Limited oversight and a lack of commercial expertise led to problems that quickly became insurmountable
Millions of taxpayers’ cash was squandered on a failed NHS contract to deliver care for elderly and mentally ill patients throughout Cambridgeshire.
A report by the National Audit Office (NAO), who investigated the doomed contract, said a ‘limited oversight and a lack of commercial expertise’ were among the chief reasons behind its collapse.
The contract was abandoned after just eight months and the NAO investigation discovered a catalogue of errors between the Cambridgeshire and Peterborough Clinical Commissioning Group and UnitingCare Partnership.

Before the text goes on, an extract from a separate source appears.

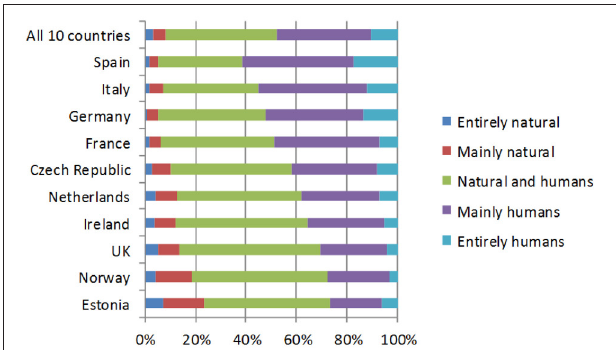
FIGURE 2 | Responses to the question “Thinking about the causes of climate change, which, if any, of the following best describes your opinion?” Shown as the percentage of responses (10,106 in total, ca. 1,000 per country) for causes which were: entirely natural, mainly natural, natural and human, mainly human, or entirely human. For all individual countries and all countries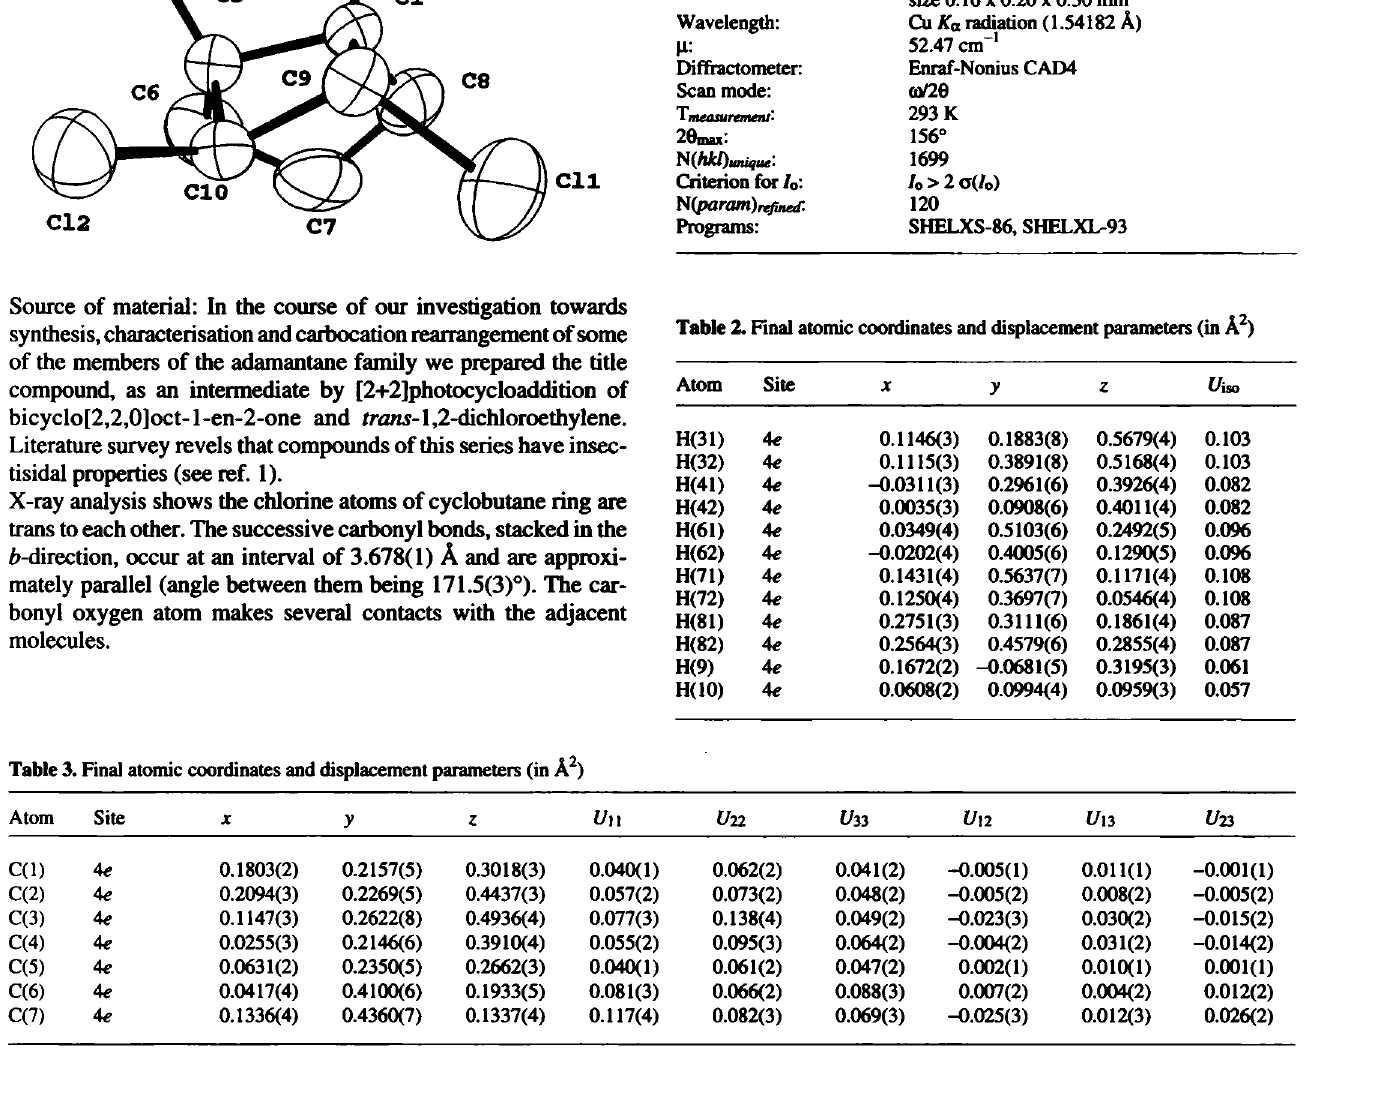
Table 1. Parameters used for the X-ray data collection Crystal: Wavelength:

UnitingCare, an NHS consortium of Cambridgeshire and Peterborough NHS Foundation Trust and Cambridge University Hospitals NHS Foundation Trust, pulled out of the £800m contract in December 2015 after realising it was not financially sustainable.
It had been the largest deal in NHS history and was aimed at linking together hospital, mental health services and community care for adults and older people throughout the county.
But the damning report said several costs were not factored in, with some critics arguing the cash set aside for redesigning services was insufficient. Clauses in the contract also provided “significant financial risks” for the CCG.
Amyas Morse, head of the NAO, said: “This contract was innovative and ambitious but ultimately an unsuccessful venture, which failed for financial reasons which could, and should, have been foreseen.”
“Limited oversight and a lack of commercial expertise led to problems that quickly became insurmountable.”
UnitingCare Partnership agreed to begin the contract from April 2015 even though they had yet to clarity the full implications of the cost.
One month into the contract, they requested £34 million of extra funding for the first year - some 21 per cent more than the contract price for that year.
But when the CCG said it could offer no further advance funding it led to the collapse of the deal and a £16m bill for unfunded costs.
The CCG paid half this cost and the trusts split the difference. But in addition to that hefty overspend was another £8.9 million bill to the NHS for the setting-up of the contract, bid and its termination costs.
Meg Hillier, Labour MP and chairwoman of the Public Accounts Committee, said the report ‘details an astonishing array of errors’ in implementing service changes.
She added: “Significant weaknesses were obvious from the start and yet the UnitingCare Partnership, clinical commissioning group, Foundation trusts and other bodies were content to continue.
“Despite drafting in specialist expertise from the private sector and the NHS, the assumptions underlying the contract’s cost structure were not tested.
“Instead, the contract - which was not remotely ready - was rushed through without due regard for protecting taxpayers’ money.
“The result of this is damning: a contract terminated before the ink had even dried out, at an unnecessary cost of £16 million.”